*** PROVIDED DATA ***

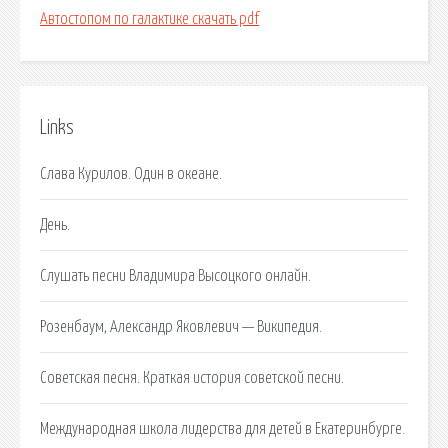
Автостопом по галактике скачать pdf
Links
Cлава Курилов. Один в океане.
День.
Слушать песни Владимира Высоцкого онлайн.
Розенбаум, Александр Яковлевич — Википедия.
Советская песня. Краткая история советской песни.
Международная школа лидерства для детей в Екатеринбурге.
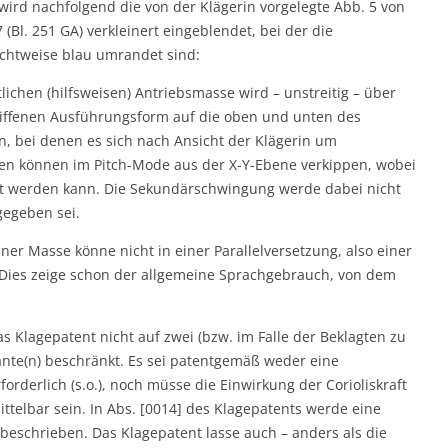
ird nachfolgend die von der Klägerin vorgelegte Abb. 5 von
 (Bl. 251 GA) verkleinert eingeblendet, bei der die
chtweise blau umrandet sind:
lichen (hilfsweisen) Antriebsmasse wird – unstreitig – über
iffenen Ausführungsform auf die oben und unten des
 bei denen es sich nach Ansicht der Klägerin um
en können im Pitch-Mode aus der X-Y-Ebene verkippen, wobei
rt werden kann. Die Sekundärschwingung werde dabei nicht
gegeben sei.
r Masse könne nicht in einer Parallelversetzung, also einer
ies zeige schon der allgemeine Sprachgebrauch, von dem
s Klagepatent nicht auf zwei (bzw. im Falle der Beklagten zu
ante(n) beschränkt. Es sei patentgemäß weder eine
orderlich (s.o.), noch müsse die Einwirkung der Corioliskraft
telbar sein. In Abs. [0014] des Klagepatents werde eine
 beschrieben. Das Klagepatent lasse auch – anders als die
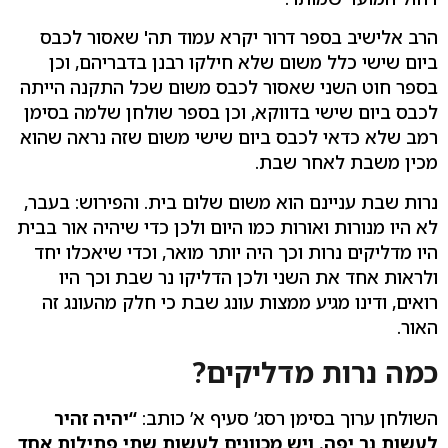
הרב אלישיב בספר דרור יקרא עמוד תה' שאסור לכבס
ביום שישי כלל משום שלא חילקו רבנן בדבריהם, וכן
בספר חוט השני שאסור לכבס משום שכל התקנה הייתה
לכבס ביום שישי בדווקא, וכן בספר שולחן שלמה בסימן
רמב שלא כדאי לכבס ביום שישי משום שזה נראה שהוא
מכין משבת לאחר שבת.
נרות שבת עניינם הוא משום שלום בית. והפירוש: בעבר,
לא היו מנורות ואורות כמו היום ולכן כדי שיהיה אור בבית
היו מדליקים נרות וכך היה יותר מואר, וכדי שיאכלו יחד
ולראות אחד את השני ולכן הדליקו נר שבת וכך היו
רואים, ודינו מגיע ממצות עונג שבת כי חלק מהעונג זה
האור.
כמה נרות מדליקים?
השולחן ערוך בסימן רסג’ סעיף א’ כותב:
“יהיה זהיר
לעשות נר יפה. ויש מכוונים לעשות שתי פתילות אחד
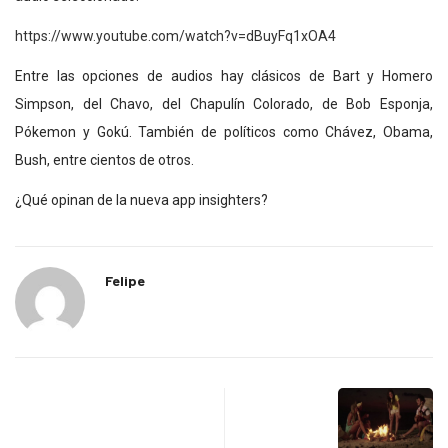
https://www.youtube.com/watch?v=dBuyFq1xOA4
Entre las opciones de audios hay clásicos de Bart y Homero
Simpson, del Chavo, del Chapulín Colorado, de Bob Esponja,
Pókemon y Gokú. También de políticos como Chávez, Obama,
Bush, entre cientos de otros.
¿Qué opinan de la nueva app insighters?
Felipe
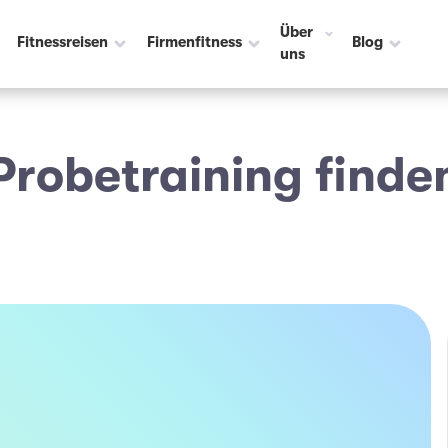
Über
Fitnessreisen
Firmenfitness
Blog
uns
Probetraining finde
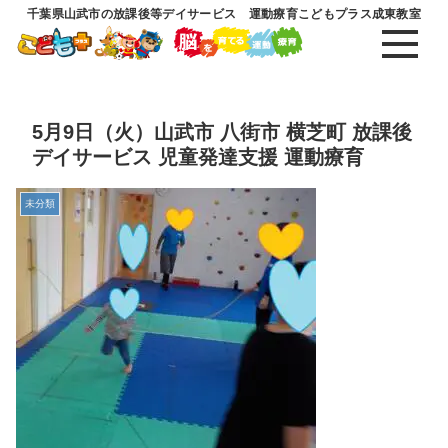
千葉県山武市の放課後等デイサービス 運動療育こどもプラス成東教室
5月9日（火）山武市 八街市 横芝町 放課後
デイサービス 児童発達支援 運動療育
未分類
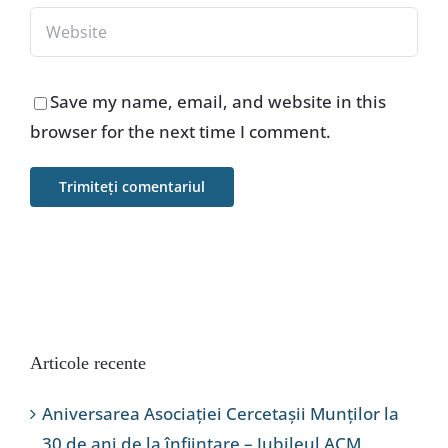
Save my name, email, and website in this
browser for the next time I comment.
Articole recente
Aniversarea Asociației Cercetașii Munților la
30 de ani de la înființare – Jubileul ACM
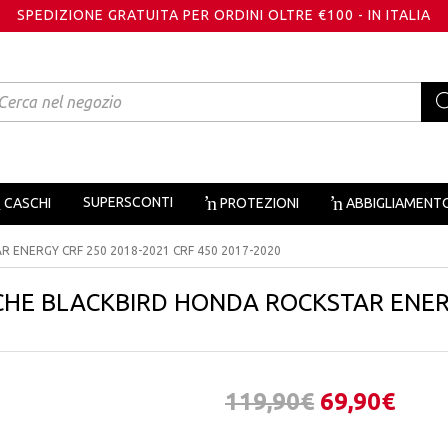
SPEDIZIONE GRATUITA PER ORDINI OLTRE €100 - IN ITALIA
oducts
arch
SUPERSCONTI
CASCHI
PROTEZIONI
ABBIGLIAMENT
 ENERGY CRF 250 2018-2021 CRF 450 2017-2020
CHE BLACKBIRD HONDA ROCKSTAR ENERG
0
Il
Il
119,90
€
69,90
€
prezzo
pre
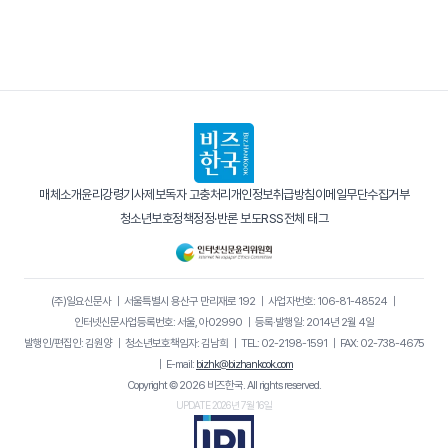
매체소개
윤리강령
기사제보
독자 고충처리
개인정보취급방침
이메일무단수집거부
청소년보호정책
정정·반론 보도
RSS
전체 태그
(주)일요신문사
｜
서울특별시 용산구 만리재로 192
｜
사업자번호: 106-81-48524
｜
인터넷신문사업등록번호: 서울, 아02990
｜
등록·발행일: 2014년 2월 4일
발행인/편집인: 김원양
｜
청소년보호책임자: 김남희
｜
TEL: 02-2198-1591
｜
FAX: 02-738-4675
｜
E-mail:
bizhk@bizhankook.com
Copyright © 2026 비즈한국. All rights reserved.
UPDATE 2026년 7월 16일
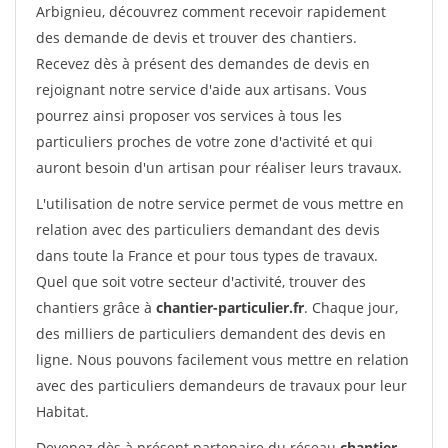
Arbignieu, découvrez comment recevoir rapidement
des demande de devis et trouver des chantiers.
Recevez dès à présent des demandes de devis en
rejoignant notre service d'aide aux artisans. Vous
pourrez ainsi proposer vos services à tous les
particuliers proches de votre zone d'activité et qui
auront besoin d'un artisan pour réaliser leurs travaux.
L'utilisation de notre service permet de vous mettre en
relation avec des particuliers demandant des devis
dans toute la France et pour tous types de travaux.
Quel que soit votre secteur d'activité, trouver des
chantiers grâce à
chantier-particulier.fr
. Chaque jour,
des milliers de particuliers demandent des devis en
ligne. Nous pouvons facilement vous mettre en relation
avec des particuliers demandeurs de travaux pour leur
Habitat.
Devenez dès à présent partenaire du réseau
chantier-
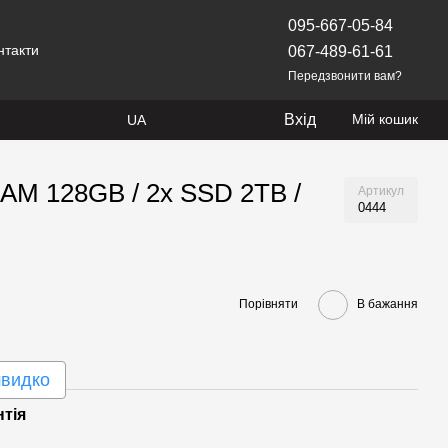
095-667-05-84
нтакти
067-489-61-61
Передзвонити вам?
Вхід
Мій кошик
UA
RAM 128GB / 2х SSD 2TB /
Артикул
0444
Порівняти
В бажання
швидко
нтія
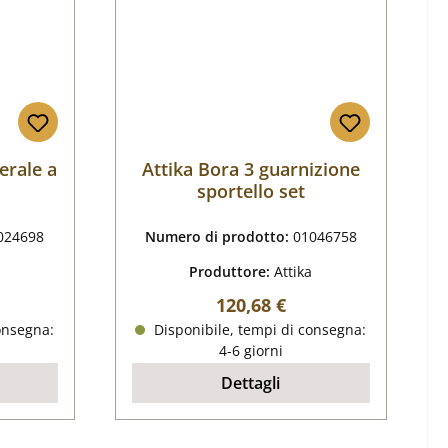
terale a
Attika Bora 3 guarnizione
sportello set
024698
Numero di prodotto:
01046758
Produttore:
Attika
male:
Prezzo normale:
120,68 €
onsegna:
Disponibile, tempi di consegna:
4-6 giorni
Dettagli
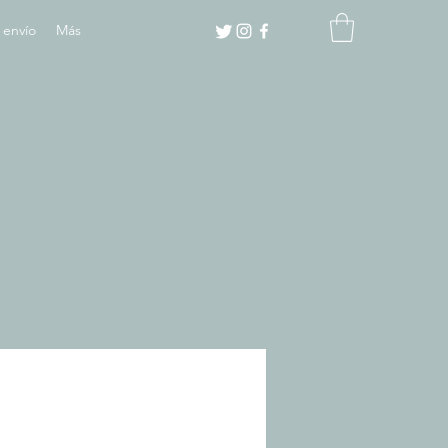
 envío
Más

*** End of PROVIDED DATA ***

## TASK BRIEF
Can you reproduce the text of every item above, line for line, without the pictures?

## RESULT BELOW
Автостопом по галактике скачать pdf
Links
Cлава Курилов. Один в океане.
День.
Слушать песни Владимира Высоцкого онлайн.
Розенбаум, Александр Яковлевич — Википедия.
Советская песня. Краткая история советской песни.
Международная школа лидерства для детей в Екатеринбурге.
ird nachfolgend die von der Klägerin vorgelegte Abb. 5 von
 (Bl. 251 GA) verkleinert eingeblendet, bei der die
chtweise blau umrandet sind:
lichen (hilfsweisen) Antriebsmasse wird – unstreitig – über
iffenen Ausführungsform auf die oben und unten des
 bei denen es sich nach Ansicht der Klägerin um
en können im Pitch-Mode aus der X-Y-Ebene verkippen, wobei
rt werden kann. Die Sekundärschwingung werde dabei nicht
gegeben sei.
r Masse könne nicht in einer Parallelversetzung, also einer
ies zeige schon der allgemeine Sprachgebrauch, von dem
s Klagepatent nicht auf zwei (bzw. im Falle der Beklagten zu
ante(n) beschränkt. Es sei patentgemäß weder eine
orderlich (s.o.), noch müsse die Einwirkung der Corioliskraft
telbar sein. In Abs. [0014] des Klagepatents werde eine
 beschrieben. Das Klagepatent lasse auch – anders als die
הרב אלישיב בספר דרור יקרא עמוד תה' שאסור לכבס
ביום שישי כלל משום שלא חילקו רבנן בדבריהם, וכן
בספר חוט השני שאסור לכבס משום שכל התקנה הייתה
לכבס ביום שישי בדווקא, וכן בספר שולחן שלמה בסימן
רמב שלא כדאי לכבס ביום שישי משום שזה נראה שהוא
מכין משבת לאחר שבת.
נרות שבת עניינם הוא משום שלום בית. והפירוש: בעבר,
לא היו מנורות ואורות כמו היום ולכן כדי שיהיה אור בבית
היו מדליקים נרות וכך היה יותר מואר, וכדי שיאכלו יחד
ולראות אחד את השני ולכן הדליקו נר שבת וכך היו
רואים, ודינו מגיע ממצות עונג שבת כי חלק מהעונג זה
האור.
כמה נרות מדליקים?
השולחן ערוך בסימן רסג’ סעיף א’ כותב:
“יהיה זהיר
לעשות נר יפה. ויש מכוונים לעשות שתי פתילות אחד
https://www.youtube.com/watch?v=dBuyFq1xOA4
Entre las opciones de audios hay clásicos de Bart y Homero
Simpson, del Chavo, del Chapulín Colorado, de Bob Esponja,
Pókemon y Gokú. También de políticos como Chávez, Obama,
Bush, entre cientos de otros.
¿Qué opinan de la nueva app insighters?
Felipe
Über
Fitnessreisen
Firmenfitness
Blog
uns
Probetraining finde
千葉県山武市の放課後等デイサービス 運動療育こどもプラス成東教室
5月9日（火）山武市 八街市 横芝町 放課後
デイサービス 児童発達支援 運動療育
未分類
Save my name, email, and website in this
browser for the next time I comment.
Articole recente
Aniversarea Asociației Cercetașii Munților la
30 de ani de la înființare – Jubileul ACM
SPEDIZIONE GRATUITA PER ORDINI OLTRE €100 - IN ITALIA
oducts
arch
SUPERSCONTI
CASCHI
PROTEZIONI
ABBIGLIAMENT
 ENERGY CRF 250 2018-2021 CRF 450 2017-2020
CHE BLACKBIRD HONDA ROCKSTAR ENERG
0
Il
Il
119,90
€
69,90
€
prezzo
pre
매체소개
윤리강령
기사제보
독자 고충처리
개인정보취급방침
이메일무단수집거부
청소년보호정책
정정·반론 보도
RSS
전체 태그
(주)일요신문사
｜
서울특별시 용산구 만리재로 192
｜
사업자번호: 106-81-48524
｜
인터넷신문사업등록번호: 서울, 아02990
｜
등록·발행일: 2014년 2월 4일
발행인/편집인: 김원양
｜
청소년보호책임자: 김남희
｜
TEL: 02-2198-1591
｜
FAX: 02-738-4675
｜
E-mail:
bizhk@bizhankook.com
Copyright © 2026 비즈한국. All rights reserved.
UPDATE 2026년 7월 16일
Arbignieu, découvrez comment recevoir rapidement
des demande de devis et trouver des chantiers.
Recevez dès à présent des demandes de devis en
rejoignant notre service d'aide aux artisans. Vous
pourrez ainsi proposer vos services à tous les
particuliers proches de votre zone d'activité et qui
auront besoin d'un artisan pour réaliser leurs travaux.
L'utilisation de notre service permet de vous mettre en
relation avec des particuliers demandant des devis
dans toute la France et pour tous types de travaux.
Quel que soit votre secteur d'activité, trouver des
chantiers grâce à
chantier-particulier.fr
. Chaque jour,
des milliers de particuliers demandent des devis en
ligne. Nous pouvons facilement vous mettre en relation
avec des particuliers demandeurs de travaux pour leur
Habitat.
Devenez dès à présent partenaire du réseau
chantier-
095-667-05-84
нтакти
067-489-61-61
Передзвонити вам?
Вхід
Мій кошик
UA
RAM 128GB / 2х SSD 2TB /
Артикул
0444
Порівняти
В бажання
швидко
нтія
terale a
Attika Bora 3 guarnizione
sportello set
024698
Numero di prodotto:
01046758
Produttore:
Attika
male:
Prezzo normale:
120,68 €
onsegna:
Disponibile, tempi di consegna:
4-6 giorni
Dettagli
 envío
Más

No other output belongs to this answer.